Richard Sheridan (Cofounder and CEO, Menlo Innovations) wrote Joy Inc to share insight into all XP practices that worked for his Org. Here he shares how estimations, show and tells, all contribute to accountability and eventually, working outcomes.
At Menlo, we believe that in order for accountability to produce the desired results, it must be circular.
Take estimations. In a trusted system, I can ask the team to share bad news as soon as they know it. Estimate has integrity. Estimate is honest. However, it is just an estimate, a guess based on the information we had at the time.
If there is no trusted system, they would pad their estimates. Team may start lying about actually being done, and then quality would start to go down the drain. Suddenly, we’d have all kinds of support problems and a demoralized team where no one trusts anyone.
Humans have a good instinct for fairness and will rebel, often silently, when their fairness meter detects unethical imbalance. Without trust and commitment all around the accountability table, accountability doesn’t produce results.
Having removed fear from estimation, the team estimates more aggressively. Knowing they are working toward a goal they set for themselves, a pair of workers will push to hit their own estimate.

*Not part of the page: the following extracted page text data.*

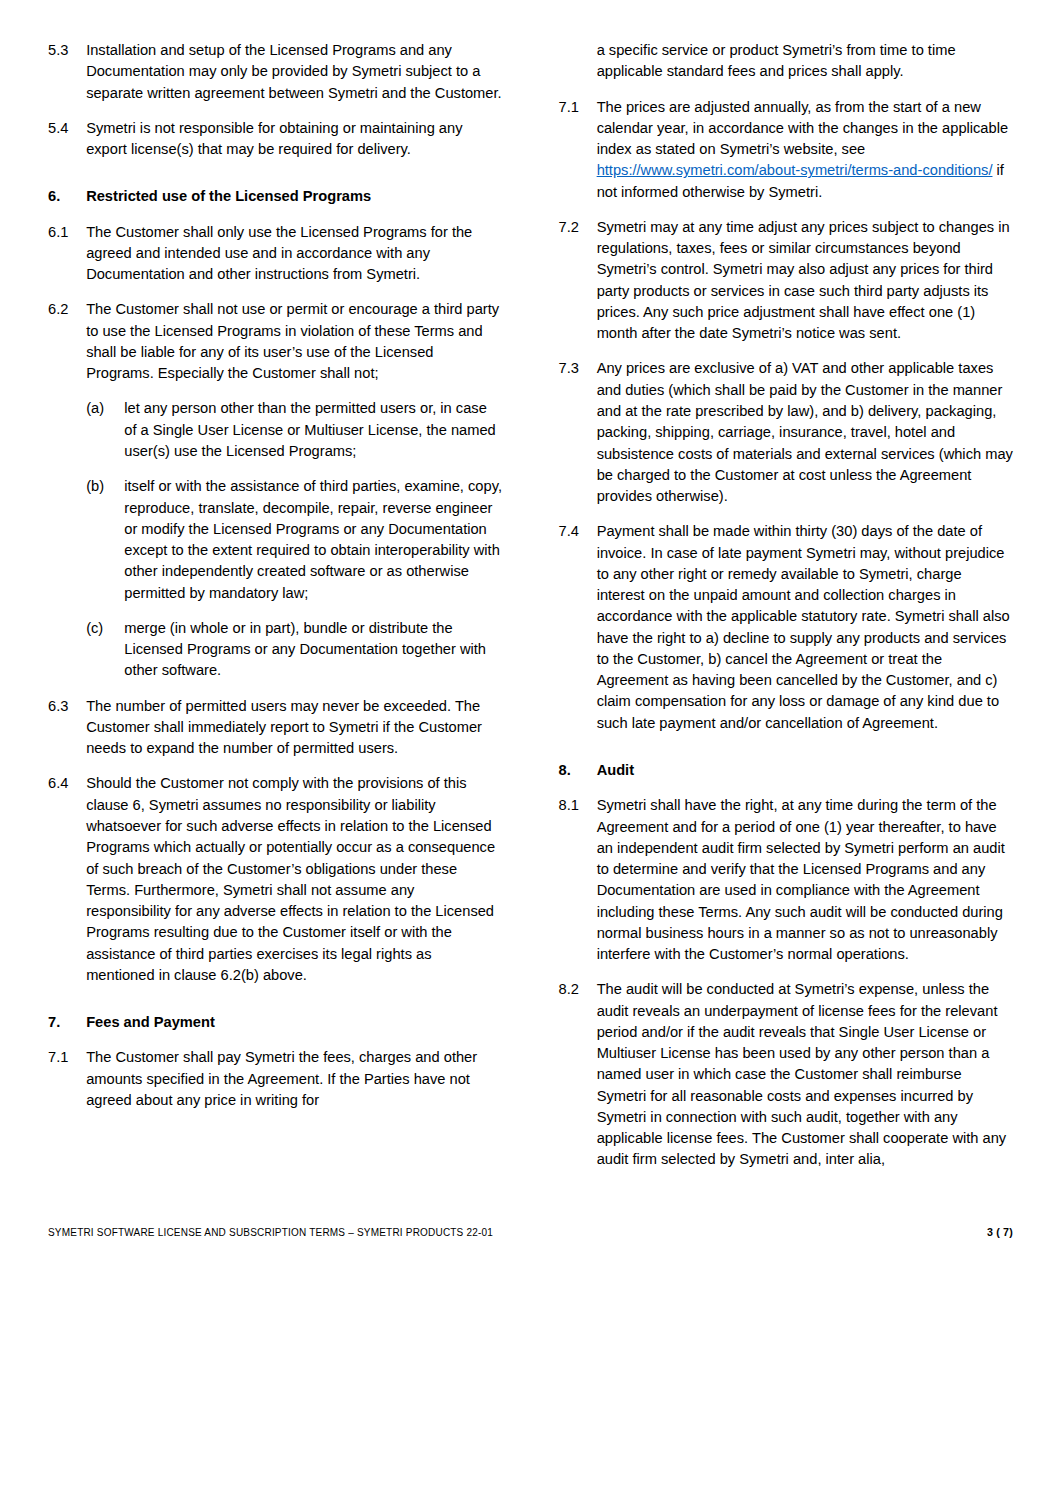5.3
Installation and setup of the Licensed Programs and any Documentation may only be provided by Symetri subject to a separate written agreement between Symetri and the Customer.
5.4
Symetri is not responsible for obtaining or maintaining any export license(s) that may be required for delivery.
6. Restricted use of the Licensed Programs
6.1
The Customer shall only use the Licensed Programs for the agreed and intended use and in accordance with any Documentation and other instructions from Symetri.
6.2
The Customer shall not use or permit or encourage a third party to use the Licensed Programs in violation of these Terms and shall be liable for any of its user’s use of the Licensed Programs. Especially the Customer shall not;
(a) let any person other than the permitted users or, in case of a Single User License or Multiuser License, the named user(s) use the Licensed Programs;
(b) itself or with the assistance of third parties, examine, copy, reproduce, translate, decompile, repair, reverse engineer or modify the Licensed Programs or any Documentation except to the extent required to obtain interoperability with other independently created software or as otherwise permitted by mandatory law;
(c) merge (in whole or in part), bundle or distribute the Licensed Programs or any Documentation together with other software.
6.3
The number of permitted users may never be exceeded. The Customer shall immediately report to Symetri if the Customer needs to expand the number of permitted users.
6.4
Should the Customer not comply with the provisions of this clause 6, Symetri assumes no responsibility or liability whatsoever for such adverse effects in relation to the Licensed Programs which actually or potentially occur as a consequence of such breach of the Customer’s obligations under these Terms. Furthermore, Symetri shall not assume any responsibility for any adverse effects in relation to the Licensed Programs resulting due to the Customer itself or with the assistance of third parties exercises its legal rights as mentioned in clause 6.2(b) above.
7. Fees and Payment
7.1
The Customer shall pay Symetri the fees, charges and other amounts specified in the Agreement. If the Parties have not agreed about any price in writing for
a specific service or product Symetri’s from time to time applicable standard fees and prices shall apply.
7.1
The prices are adjusted annually, as from the start of a new calendar year, in accordance with the changes in the applicable index as stated on Symetri’s website, see https://www.symetri.com/about-symetri/terms-and-conditions/ if not informed otherwise by Symetri.
7.2
Symetri may at any time adjust any prices subject to changes in regulations, taxes, fees or similar circumstances beyond Symetri’s control. Symetri may also adjust any prices for third party products or services in case such third party adjusts its prices. Any such price adjustment shall have effect one (1) month after the date Symetri’s notice was sent.
7.3
Any prices are exclusive of a) VAT and other applicable taxes and duties (which shall be paid by the Customer in the manner and at the rate prescribed by law), and b) delivery, packaging, packing, shipping, carriage, insurance, travel, hotel and subsistence costs of materials and external services (which may be charged to the Customer at cost unless the Agreement provides otherwise).
7.4
Payment shall be made within thirty (30) days of the date of invoice. In case of late payment Symetri may, without prejudice to any other right or remedy available to Symetri, charge interest on the unpaid amount and collection charges in accordance with the applicable statutory rate. Symetri shall also have the right to a) decline to supply any products and services to the Customer, b) cancel the Agreement or treat the Agreement as having been cancelled by the Customer, and c) claim compensation for any loss or damage of any kind due to such late payment and/or cancellation of Agreement.
8. Audit
8.1
Symetri shall have the right, at any time during the term of the Agreement and for a period of one (1) year thereafter, to have an independent audit firm selected by Symetri perform an audit to determine and verify that the Licensed Programs and any Documentation are used in compliance with the Agreement including these Terms. Any such audit will be conducted during normal business hours in a manner so as not to unreasonably interfere with the Customer’s normal operations.
8.2
The audit will be conducted at Symetri’s expense, unless the audit reveals an underpayment of license fees for the relevant period and/or if the audit reveals that Single User License or Multiuser License has been used by any other person than a named user in which case the Customer shall reimburse Symetri for all reasonable costs and expenses incurred by Symetri in connection with such audit, together with any applicable license fees. The Customer shall cooperate with any audit firm selected by Symetri and, inter alia,
SYMETRI SOFTWARE LICENSE AND SUBSCRIPTION TERMS – SYMETRI PRODUCTS 22-01 3 ( 7)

The client will actually get more work done in less time, as long as they are willing to acknowledge that, sometimes, an estimate will be wrong. Add to this that quality will not be compromised, and you now have the results most teams can only dream about.
Predictable Structures Hold Everyone Accountable
Our strongest mechanism for accountability is our story card driven 5 day iterative cycle. All client work is done within this cycle. No exception. Ever. It would actually take us more time not to use our process. At Menlo, we are all held accountable to our process. We believe in that process. We know it produces quality results.
Showcasing your Work is Accountability in Action
Greatest benefit of our weekly Show & Tell is that it allows us to walk through each completed story card with our client, itself a performance of accountability. S&Ts create a powerful feedback loop between the conceptual process of planning and the practical output of our work. This is a demonstration of circular accountability too!
If we didn’t get everything done that was planned, it will be obvious in the Show and Tell. It can also reveal any difference between stated priority and actual priority.
Actual Actuals
PMs are good at following rules, particularly from authority figures, so they all behave. Fear manufactured by authority figures produces unethical behaviour even int he most honest people.
One of the greatest benefits of accountability that doesn’t rely on fear is that we get actual actuals. “Actuals” refer to the amount of time something actually takes versus how much time it’s estimated to take.
We keep very detailed timesheets at Menlo. This gets each pair a chance to reflect on the accuracy of its original estimate and what may have let to a big underage or overage. Also, there is great value in the data collected. A key advantage when sizing future projects.
Get things DONE
Lot is written about employee engagement. One resonates with me is the ability to go to work and get meaningful things done. Actually done — finished, wrapped up, and delivered. When it really means DONE and behind you, leads to the joy of knowing that a hard day of work produced a valuable and valued accomplishment.
Trust, accountability, and results, these get you to joy.
Alignment
Message you deliver to the world should be the same message you deliver to your customers, your team, your family, the community, tour guests, new hires, magazine writers, and everyone else your company comes into contact with.
Three points that define essence of a business: the world’s outside perception of the company, the inside reality for the team that works there, and the heart of the leadership. Too often, these are not in sync, and are actually based on different values and practices. We never need to “handle” the press!
Visitors frequently tell me that they would never want the world to know their company’s inside reality. This hypocrisy will ultimately kill their company.
Values at Work, Not on a Plaque
Values cannot exist solely for our own people but must be built into our contracts and business agreements as well. We always felt that our contracts — should be one’s we are comfortable signing whatever side of the table we are sitting on.
We are typically the lowest-cost vendor, not the lowest-priced supplier.